A raccontare il pessimismo degli italiani sullo stato di salute del nostro Servizio sanitario e dell’assistenza sociale è il Censis nel suo 45° rapporto annuale sulla situazione sociale del Paese, presentato questa mattina a Roma. Che fotografa bene gli umori degli italiani smentendo, almeno per ora, il “mantra” tanto abusato negli ultimi tempi secondo il quale chi spende meno spende meglio. Il rapporto spiega, invece, come «minore spesa oggi non vuol dire migliore spesa». Anzi: «La cura a cui è sottoposto il Servizio sanitario agli occhi dei cittadini italiani non sta generando effetti positivi, visto che nell’ultimo biennio i dati dell’indagine Forum per la Ricerca Biomedica-Censis indicano che è solo l’11% a ritenere migliorato il Servizio sanitario della propria Regione, quasi il 29% ha registrato un peggioramento e circa il 60% una sua sostanziale stabilità». Guarda caso il giudizio negativo si concentra soprattutto lì dove si è tirata di più la cinghia e cioè nelle Regioni sottoposte a piani di rientro che dal 2001 al 2010 hanno registrato un incremento della spesa del 19%, contro il +26,9% del resto delle Regioni.
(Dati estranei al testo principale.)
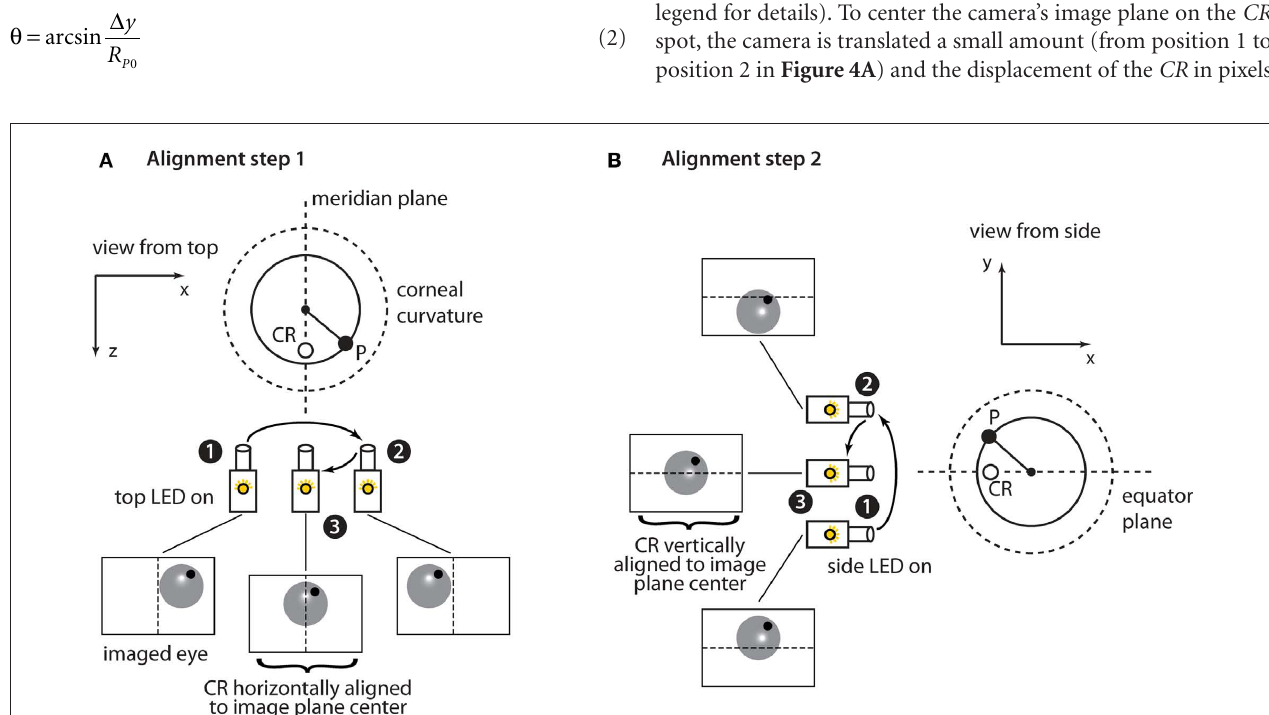
Figure 4 | Horizontal and vertical alignment of the eye with the center of the camera’s sensor. (A) When the horizontally aligned (top) infrared LED is turned on a corneal reflection ( CR ) spot (empty circle) appears halfway along the radius of the corneal curvature (dashed line) that is parallel to the optic axis of the camera. The filled circle shows the pupil position. The large dashed circle shows the corneal curvature/surface. Assuming that the camera’s sensor is initially not aligned with the center of the eye (e.g., in position 1), the location of CR can be used as a landmark of the eye’s meridian plane to achieve such an alignment by moving the camera’s assembly horizontally. The camera is first translated a few mm (from position 1 to position 2) to determine the mm/pixels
Addirittura nel 2006-2011 le Regioni col piano di rientro hanno ridotto la spesa in termini reali dello 0,6%, mentre le altre Regioni hanno avuto un aumento di oltre il 9 per cento.
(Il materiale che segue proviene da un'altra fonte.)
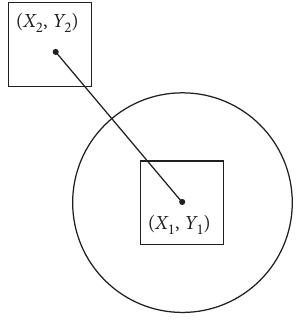
Figure 4: The schematic diagram of distance between current CTU and central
«È evidente dai dati – scrive il Censis – che in alcune delle Regioni finanziariamente in maggiore difficoltà le briglie più strette sulla spesa sanitaria pubblica cominciano a vedersi, e la corsa insostenibile verso l’alto è al momento bloccata». Una corsa bloccata che tra l’altro sembra ancora oggi cristallizzare il divario delle performance regionali, «tanto che nelle Regioni del Mezzogiorno – aggiunge il Censis – è più alta la percentuale di cittadini che parla di un suo peggioramento negli ultimi due anni; inoltre, dagli ospedali ai laboratori di analisi, ai medici specialisti, sino agli uffici delle Asl, nel Sud e isole continuano a esserci quote più alte di cittadini rispetto al resto d’Italia che li valutano come inadeguati». Da qui i timori per il futuro della nostra Sanità. Due le grandi paure che attanagliano i cittadini: un’accentuazione delle differenze di qualità tra le Sanità regionali (35,2%) e che l’interferenza della politica danneggi in modo irreparabile la qualità della Sanità (35%). Seguono poi i timori che i problemi di disavanzo rendano indispensabili dei robusti tagli all’offerta (21,8%), che non si sviluppino le tipologie di strutture e servizi necessarie, come l’assistenza domiciliare territoriale (18%) e che, infine, l’invecchiamento e la diffusione delle patologie croniche producano un intasamento delle strutture e dei servizi (16,3%).
Per questo il Censis si dice convinto che per rispondere alle attese dei cittadini, «le dinamiche future del Servizio sanitario regionalizzato, emancipato dall’eccesso di vincoli della politica, devono rispondere adeguatamente alla duplice esigenza di garantire la sostenibilità finanziaria e al contempo dare a tutti i cittadini, ovunque risiedano, la qualità attesa».